Desde criança que sou asmático. Quando criança sofria ainda mais porque não existia a bombinha, e as crises eram mais agudas devido aos esforços que fazia para acompanhar os folguedos próprios da meninice. Um desses esforços, não riam pelo amor de Deus, era cometido acompanhando pelas ruas da cidade, em meio à poeira, , o palhaço dos circos. Só quem viveu os anos dourados sabe o que significava para uma cidade do interior a chegada de um circo. Era uma festa! Um acontecimento! Um rebu! Era o assunto dominante na cidade durante toda a estada do circo. Ele subvertia radicalmente os usos e costumes. Não estou exagerando: até novenas, reuniões das igrejas, sessões da câmara e etc e coisa e tal eram alterados em função dos espetáculos do circo.

A festa começava com o desfile do circo pelas ruas. Não havia parada de sete de setembro, chegada de governqador, comício ou qualquer acontecimento que levasse tanta gente às ruas. O alvorço era incrível. Aqueles carros com as artistas, algumas delas deixando às coxas à mostra, os trapezistas, palhaços, ocorro dos animais, sempre um leão, às vezes um tigre, aquele desfile era impressionante, magnetizava e eletrizava as pessoas.

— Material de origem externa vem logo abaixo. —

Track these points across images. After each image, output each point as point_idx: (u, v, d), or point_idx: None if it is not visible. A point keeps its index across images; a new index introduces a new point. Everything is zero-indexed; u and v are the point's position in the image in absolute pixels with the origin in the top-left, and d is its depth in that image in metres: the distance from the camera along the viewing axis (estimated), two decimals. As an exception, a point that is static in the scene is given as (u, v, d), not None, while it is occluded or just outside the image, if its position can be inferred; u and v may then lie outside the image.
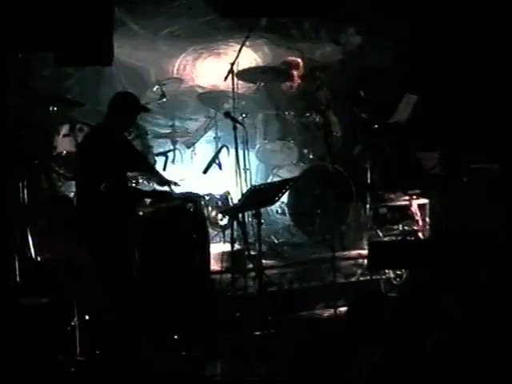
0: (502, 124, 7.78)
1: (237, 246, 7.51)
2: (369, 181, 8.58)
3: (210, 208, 8.25)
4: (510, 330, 4.95)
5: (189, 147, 8.95)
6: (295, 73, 9.15)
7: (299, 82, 9.21)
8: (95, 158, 6.69)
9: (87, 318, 6.38)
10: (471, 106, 8.46)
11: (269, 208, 8.36)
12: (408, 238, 8.16)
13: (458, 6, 8.50)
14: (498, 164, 7.62)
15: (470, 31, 8.48)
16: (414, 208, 8.35)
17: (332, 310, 7.19)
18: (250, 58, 9.30)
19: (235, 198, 7.89)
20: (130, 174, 7.22)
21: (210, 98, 8.96)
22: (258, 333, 6.70)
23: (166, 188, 7.24)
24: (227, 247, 7.64)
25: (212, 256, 7.54)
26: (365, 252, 8.02)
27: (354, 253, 8.33)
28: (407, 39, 9.11)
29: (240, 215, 7.16)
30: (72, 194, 7.63)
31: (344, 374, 4.37)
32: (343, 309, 7.12)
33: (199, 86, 9.40)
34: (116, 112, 6.92)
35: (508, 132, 7.46)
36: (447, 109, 8.63)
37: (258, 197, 7.01)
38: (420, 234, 8.22)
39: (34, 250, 7.53)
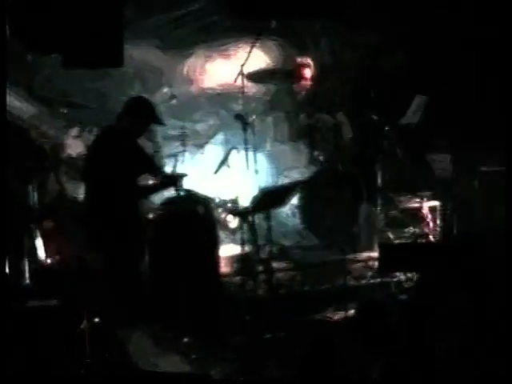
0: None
1: (247, 249, 7.49)
2: (379, 183, 8.54)
3: (219, 210, 8.25)
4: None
5: (198, 149, 8.94)
6: (307, 73, 9.11)
7: (310, 83, 9.18)
8: (105, 161, 6.67)
9: (96, 320, 6.36)
10: (482, 108, 8.43)
11: (279, 210, 8.32)
12: (419, 241, 8.13)
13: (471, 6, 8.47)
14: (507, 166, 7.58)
15: (482, 30, 8.44)
16: (425, 210, 8.32)
17: (343, 313, 7.15)
18: (260, 59, 9.27)
19: (245, 200, 7.87)
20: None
21: (219, 100, 8.95)
22: (268, 336, 6.67)
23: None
24: (237, 250, 7.63)
25: (222, 259, 7.53)
26: (376, 254, 7.99)
27: (364, 255, 8.30)
28: (419, 40, 9.07)
29: (250, 217, 7.13)
30: (81, 196, 7.61)
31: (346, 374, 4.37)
32: (354, 311, 7.09)
33: (209, 88, 9.38)
34: (131, 116, 6.84)
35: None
36: (458, 110, 8.59)
37: (268, 199, 6.99)
38: (431, 237, 8.19)
39: (43, 253, 7.54)
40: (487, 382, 4.69)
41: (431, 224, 8.28)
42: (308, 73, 9.16)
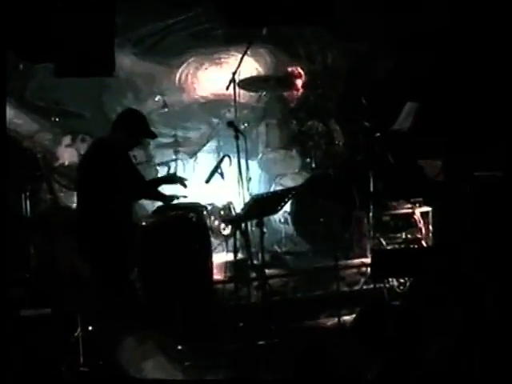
0: (504, 131, 7.78)
1: (240, 256, 7.51)
2: (371, 189, 8.56)
3: (212, 218, 8.26)
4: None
5: (191, 157, 8.96)
6: (298, 82, 9.15)
7: (301, 90, 9.21)
8: (98, 172, 6.66)
9: (90, 328, 6.37)
10: (474, 113, 8.45)
11: (272, 217, 8.34)
12: (411, 246, 8.15)
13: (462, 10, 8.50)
14: (501, 171, 7.61)
15: (473, 36, 8.47)
16: (417, 216, 8.34)
17: (336, 319, 7.17)
18: (251, 67, 9.29)
19: (238, 207, 7.89)
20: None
21: (211, 108, 8.98)
22: (261, 342, 6.68)
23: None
24: (230, 257, 7.64)
25: (215, 266, 7.54)
26: (368, 260, 8.02)
27: (357, 261, 8.32)
28: (409, 46, 9.10)
29: (243, 224, 7.15)
30: (74, 205, 7.62)
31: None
32: (347, 317, 7.11)
33: (201, 96, 9.40)
34: (123, 129, 6.82)
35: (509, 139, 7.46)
36: (450, 116, 8.62)
37: (261, 206, 6.99)
38: (423, 242, 8.21)
39: (37, 261, 7.54)
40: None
41: (423, 229, 8.30)
42: (299, 80, 9.19)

Nos dias seguintes, a propaganda do circo era feita pelos palhaços das pernas de pau. Por eles com a ajuda da molecada que os acompanhavam pelas ruas, a maioria delas sem calçamento. Sinceramente, até hoje não consigo entender como aqueles caras conseguiam andar tanto com aquelas pernas de pau. E o palhaço-chefe gritava: "HOJE TEM ESPETÁCULO?", e a molecada respondia: "TEM SIM SENHOR!", ele perguntava onde e a resposta vinha na ponta das línguas dos moleques. Após a maratona vinha o prêmio: éramos marcados com cinza ou tinta no braço para poder entrar de graça no circo.

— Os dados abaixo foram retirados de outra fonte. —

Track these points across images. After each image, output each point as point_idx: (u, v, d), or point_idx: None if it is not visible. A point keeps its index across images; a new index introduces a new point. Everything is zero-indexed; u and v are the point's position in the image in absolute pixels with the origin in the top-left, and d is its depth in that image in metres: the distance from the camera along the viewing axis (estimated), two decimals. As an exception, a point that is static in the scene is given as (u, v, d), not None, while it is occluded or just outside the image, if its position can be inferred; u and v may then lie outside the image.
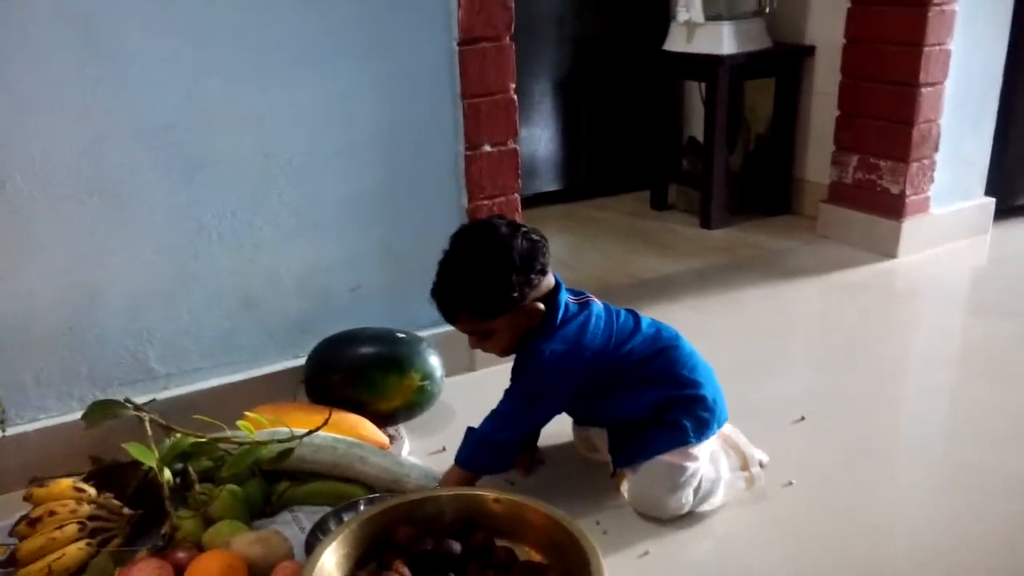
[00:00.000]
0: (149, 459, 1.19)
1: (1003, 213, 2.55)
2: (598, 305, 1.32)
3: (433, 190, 1.64)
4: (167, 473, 1.23)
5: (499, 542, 1.14)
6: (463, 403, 1.63)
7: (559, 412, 1.35)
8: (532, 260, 1.24)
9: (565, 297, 1.30)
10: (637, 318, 1.34)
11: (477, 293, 1.23)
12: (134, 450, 1.19)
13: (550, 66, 2.78)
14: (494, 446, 1.28)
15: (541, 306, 1.26)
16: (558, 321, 1.27)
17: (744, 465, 1.35)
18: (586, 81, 2.85)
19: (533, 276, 1.24)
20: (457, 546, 1.11)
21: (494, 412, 1.30)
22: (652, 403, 1.29)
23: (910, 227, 2.34)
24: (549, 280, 1.28)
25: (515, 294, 1.22)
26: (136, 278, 1.42)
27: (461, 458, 1.28)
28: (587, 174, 2.98)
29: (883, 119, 2.31)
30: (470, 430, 1.30)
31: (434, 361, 1.53)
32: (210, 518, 1.21)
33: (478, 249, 1.24)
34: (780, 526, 1.28)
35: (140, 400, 1.36)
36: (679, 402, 1.29)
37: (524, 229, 1.26)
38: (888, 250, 2.36)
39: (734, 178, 2.73)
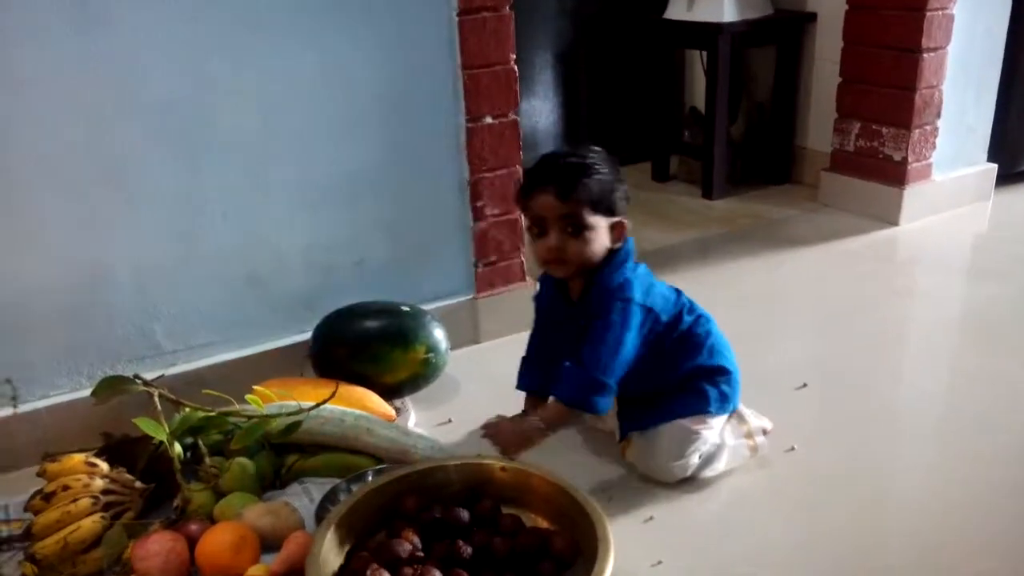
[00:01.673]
0: (159, 433, 1.20)
1: (1005, 179, 2.55)
2: (645, 267, 1.35)
3: (435, 163, 1.64)
4: (177, 447, 1.24)
5: (505, 510, 1.15)
6: (468, 375, 1.64)
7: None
8: (627, 196, 1.30)
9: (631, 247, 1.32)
10: (675, 289, 1.36)
11: (602, 179, 1.24)
12: (144, 425, 1.20)
13: (550, 37, 2.76)
14: (597, 385, 1.23)
15: (628, 224, 1.28)
16: (632, 260, 1.30)
17: (749, 434, 1.36)
18: (586, 52, 2.83)
19: (624, 209, 1.28)
20: (465, 514, 1.13)
21: (589, 350, 1.24)
22: (682, 373, 1.30)
23: (912, 194, 2.34)
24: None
25: (622, 201, 1.27)
26: (141, 255, 1.43)
27: (565, 395, 1.26)
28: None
29: (886, 85, 2.30)
30: (570, 368, 1.25)
31: (439, 334, 1.54)
32: (221, 491, 1.23)
33: (604, 156, 1.28)
34: (782, 491, 1.30)
35: (149, 376, 1.37)
36: (707, 372, 1.31)
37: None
38: (890, 217, 2.36)
39: (736, 148, 2.72)
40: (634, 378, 1.30)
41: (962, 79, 2.31)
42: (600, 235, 1.25)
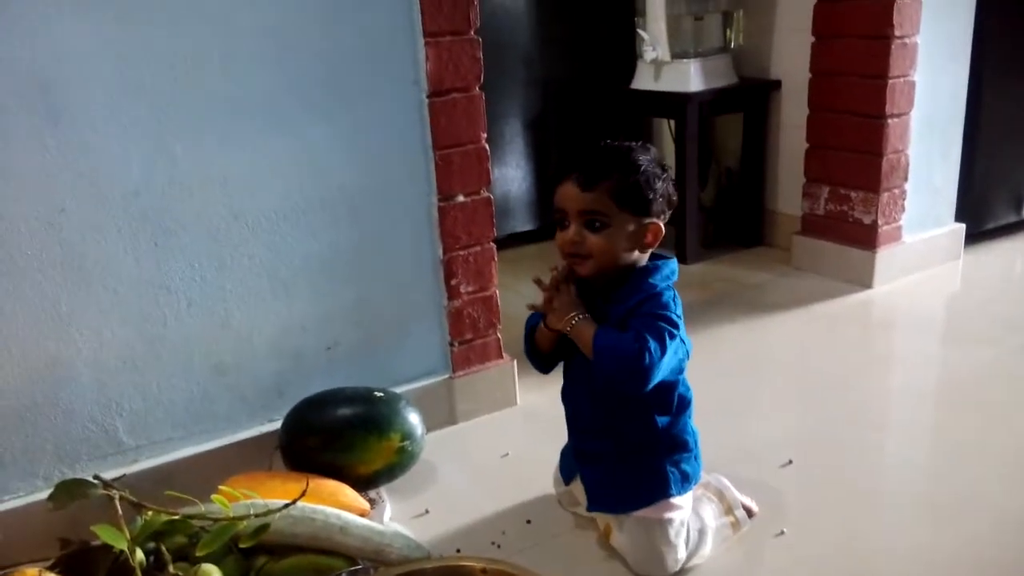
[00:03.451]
0: (120, 542, 1.14)
1: (973, 238, 2.58)
2: None
3: (407, 243, 1.61)
4: (139, 555, 1.17)
5: (488, 614, 1.10)
6: (445, 459, 1.59)
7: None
8: (672, 195, 1.21)
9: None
10: None
11: (632, 174, 1.16)
12: (104, 533, 1.13)
13: (520, 107, 2.78)
14: (629, 363, 1.14)
15: (663, 230, 1.20)
16: (673, 267, 1.23)
17: (728, 509, 1.33)
18: (556, 120, 2.85)
19: (667, 208, 1.21)
20: (445, 621, 1.07)
21: (646, 331, 1.15)
22: (645, 434, 1.25)
23: (884, 256, 2.36)
24: (664, 221, 1.22)
25: (655, 204, 1.18)
26: (103, 349, 1.37)
27: (600, 341, 1.16)
28: (561, 212, 2.97)
29: (852, 150, 2.33)
30: (614, 333, 1.17)
31: (414, 419, 1.49)
32: (186, 601, 1.16)
33: (640, 150, 1.20)
34: (774, 579, 1.26)
35: (110, 475, 1.31)
36: (669, 446, 1.26)
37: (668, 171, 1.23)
38: (863, 280, 2.37)
39: (707, 212, 2.74)
40: (600, 418, 1.27)
41: (927, 142, 2.35)
42: (625, 234, 1.18)
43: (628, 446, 1.26)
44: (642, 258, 1.23)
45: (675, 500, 1.26)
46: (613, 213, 1.17)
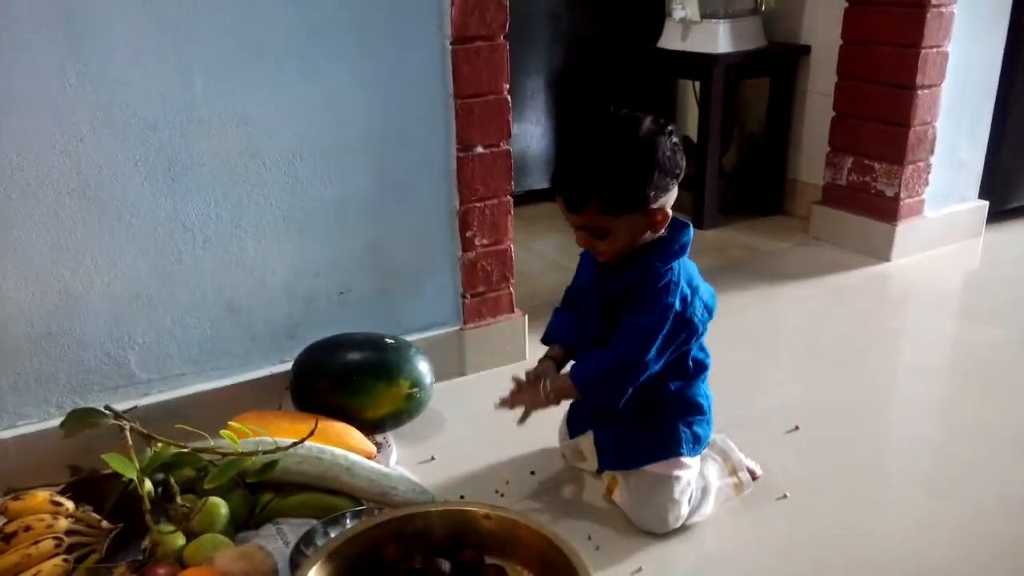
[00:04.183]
0: (129, 471, 1.15)
1: (996, 216, 2.54)
2: None
3: (424, 192, 1.60)
4: (148, 485, 1.19)
5: (489, 560, 1.11)
6: (453, 409, 1.60)
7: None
8: (674, 163, 1.14)
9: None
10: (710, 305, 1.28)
11: (615, 183, 1.12)
12: (114, 462, 1.15)
13: (543, 63, 2.74)
14: (618, 376, 1.19)
15: (669, 211, 1.18)
16: (683, 241, 1.20)
17: (732, 470, 1.33)
18: (579, 78, 2.81)
19: (671, 181, 1.15)
20: (446, 564, 1.08)
21: (621, 344, 1.19)
22: (663, 394, 1.25)
23: (904, 230, 2.33)
24: (675, 192, 1.18)
25: (651, 194, 1.13)
26: (117, 281, 1.38)
27: (580, 378, 1.21)
28: (579, 172, 2.94)
29: (879, 121, 2.29)
30: (594, 355, 1.21)
31: (423, 367, 1.50)
32: (192, 532, 1.17)
33: (622, 138, 1.13)
34: (775, 540, 1.26)
35: (121, 407, 1.33)
36: (684, 408, 1.27)
37: (669, 128, 1.16)
38: (881, 253, 2.34)
39: (727, 178, 2.70)
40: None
41: (956, 116, 2.30)
42: (629, 230, 1.16)
43: (642, 408, 1.26)
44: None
45: (685, 460, 1.27)
46: (606, 221, 1.15)
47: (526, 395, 1.28)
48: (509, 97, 1.61)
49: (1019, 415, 1.59)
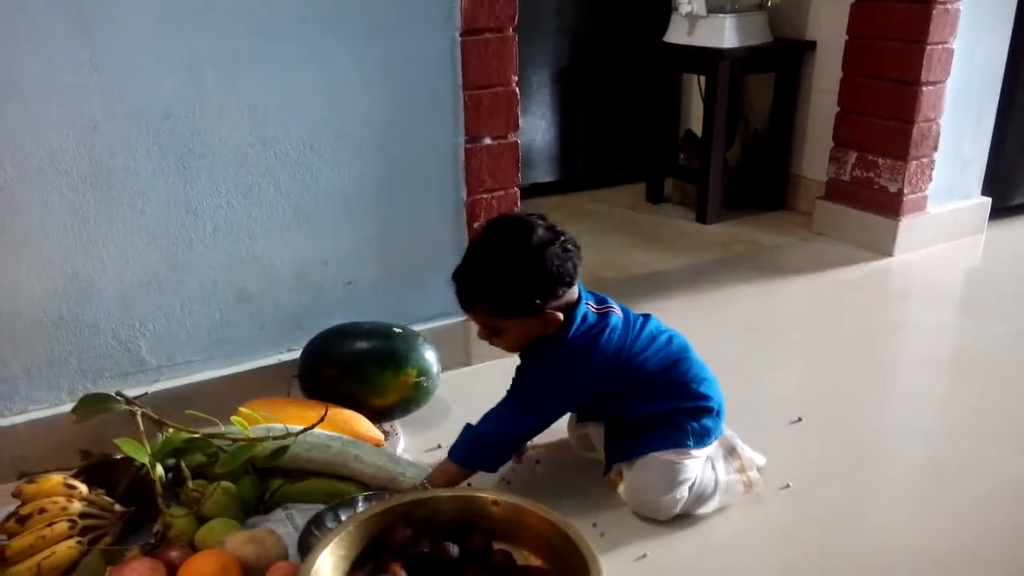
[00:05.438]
0: (141, 455, 1.17)
1: (998, 213, 2.55)
2: (617, 315, 1.28)
3: (432, 183, 1.61)
4: (159, 469, 1.21)
5: (497, 545, 1.12)
6: (459, 399, 1.61)
7: (559, 417, 1.33)
8: (563, 272, 1.20)
9: (584, 310, 1.26)
10: (653, 328, 1.31)
11: (500, 290, 1.20)
12: (126, 446, 1.16)
13: (549, 56, 2.75)
14: (490, 444, 1.27)
15: (560, 316, 1.23)
16: (571, 335, 1.24)
17: (741, 468, 1.34)
18: (584, 72, 2.82)
19: (560, 288, 1.21)
20: (454, 549, 1.10)
21: (494, 410, 1.29)
22: (660, 412, 1.29)
23: (907, 225, 2.34)
24: (573, 291, 1.25)
25: (538, 301, 1.20)
26: (128, 268, 1.39)
27: (456, 454, 1.27)
28: (583, 165, 2.96)
29: (883, 117, 2.30)
30: (468, 427, 1.29)
31: (430, 356, 1.51)
32: (203, 516, 1.19)
33: (512, 247, 1.20)
34: (777, 529, 1.28)
35: (132, 393, 1.34)
36: (690, 407, 1.29)
37: (563, 238, 1.22)
38: (884, 248, 2.35)
39: (731, 173, 2.72)
40: (608, 410, 1.32)
41: (959, 113, 2.32)
42: (521, 331, 1.24)
43: (647, 418, 1.30)
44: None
45: (691, 451, 1.28)
46: (498, 322, 1.23)
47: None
48: (517, 89, 1.62)
49: (1018, 408, 1.61)
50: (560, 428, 1.45)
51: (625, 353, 1.26)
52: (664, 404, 1.28)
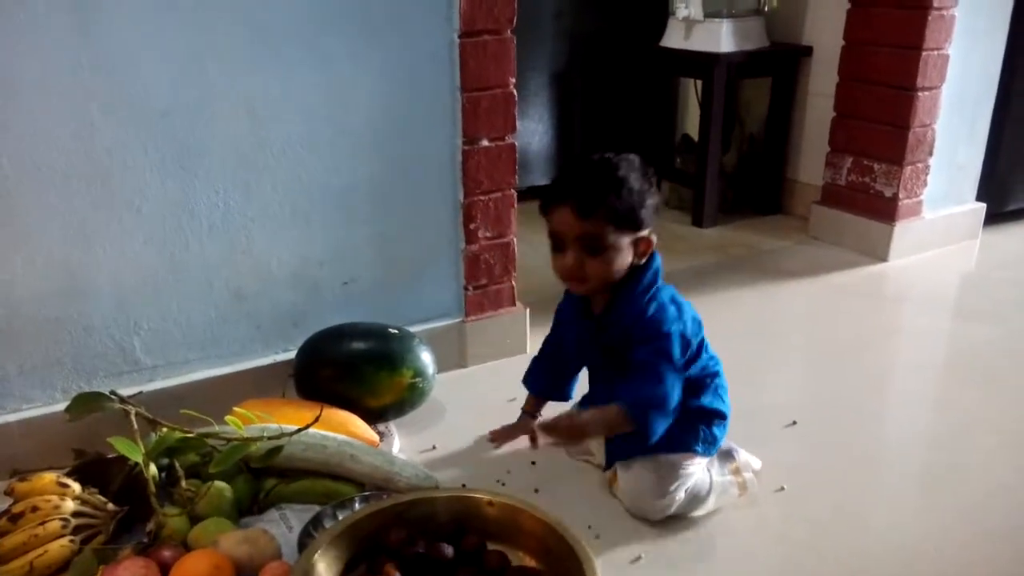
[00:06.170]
0: (135, 454, 1.16)
1: (993, 218, 2.56)
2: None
3: (428, 184, 1.61)
4: (153, 468, 1.20)
5: (492, 546, 1.12)
6: (454, 400, 1.61)
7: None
8: (659, 206, 1.23)
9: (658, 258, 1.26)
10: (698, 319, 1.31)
11: (627, 197, 1.16)
12: (120, 445, 1.16)
13: (546, 59, 2.75)
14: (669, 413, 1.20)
15: (655, 239, 1.22)
16: (660, 278, 1.24)
17: (737, 470, 1.34)
18: (581, 75, 2.82)
19: (654, 216, 1.21)
20: (449, 549, 1.09)
21: (647, 386, 1.20)
22: (684, 407, 1.25)
23: (902, 230, 2.35)
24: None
25: (647, 218, 1.19)
26: (124, 267, 1.39)
27: (652, 424, 1.19)
28: (580, 168, 2.95)
29: (879, 122, 2.31)
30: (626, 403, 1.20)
31: (426, 358, 1.51)
32: (196, 515, 1.18)
33: (638, 166, 1.20)
34: (772, 531, 1.28)
35: (126, 392, 1.33)
36: (704, 413, 1.28)
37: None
38: (879, 253, 2.36)
39: (727, 177, 2.72)
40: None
41: (955, 118, 2.32)
42: (622, 253, 1.19)
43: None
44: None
45: (696, 456, 1.28)
46: (610, 234, 1.17)
47: (562, 434, 1.24)
48: (515, 91, 1.62)
49: (1012, 411, 1.62)
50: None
51: (697, 326, 1.27)
52: (691, 400, 1.26)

E a função, isto é, o espetáculo? Era indescritível. Eu sempre preferi o número dos trapeziastas, aquele saltio mortal que dava aquelas voltas no ar, eles me dixavam com o coração tocando timbalada. E o Globo da Morte? Era fantástico. A garota do arame, era sempre muito bonita e frágil, era a namoradinha de todos os adolescentes. Um barato esse amor platônico. O mágico deslumbrava, o domador do leão era muito aplaudido, a gente não sabia que o leão estava velho e sem dentes. Pra que saber? Para estragar as coisas? E as rumbeiras? Eram elas que nos incitavam na descoberta dos jogos solitários. Havia ainda os engolidores de fogo, malabaristas e o atirador de facas, sem contar as trapalhadas dos palhaços. E para coroar a noite ainda havia o drama, um deles foi "Sansão e Dalila", as colunas que Sansão derrubava eram feitas de latas secas de Leitte Ninho, mas ninguém era contra o Leite Ninho.

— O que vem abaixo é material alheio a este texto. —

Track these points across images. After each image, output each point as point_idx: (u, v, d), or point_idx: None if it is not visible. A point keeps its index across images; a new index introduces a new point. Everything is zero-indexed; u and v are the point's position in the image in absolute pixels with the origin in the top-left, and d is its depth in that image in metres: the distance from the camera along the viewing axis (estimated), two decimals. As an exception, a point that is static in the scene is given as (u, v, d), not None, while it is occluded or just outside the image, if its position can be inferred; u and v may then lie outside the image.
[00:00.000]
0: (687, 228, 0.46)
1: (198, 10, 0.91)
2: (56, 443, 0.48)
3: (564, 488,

O danado, hermanos, é que muitos amores, namoros antigosd e até npoivados eram desfeitos por causa do circo. Ele inspirava paixões. Muitas nivinhas de aliança no dedo endoidavam por trapezistas, mágicos, toureiros, cantores e, não riam, até por palhaços dom-juans. Era mesmo um mundo mágico, houve até uns carinhas que quiseram aprender a arte circense e foram embora com o circo, mas todos voltaram.

Eu sei mesmo que os tempos mudaram e é irreversível a marcha do progresso, e hoje o cico perdeu a sua magia, só restam alguns circos mambembes. É pena. Mas ficou a lembrança nas nossas mentes e corações, principalmente o grito do palhaço: - Hoje Tem Espetáculo? E a gente respondia: - Tem sim senhor. Viva o circo.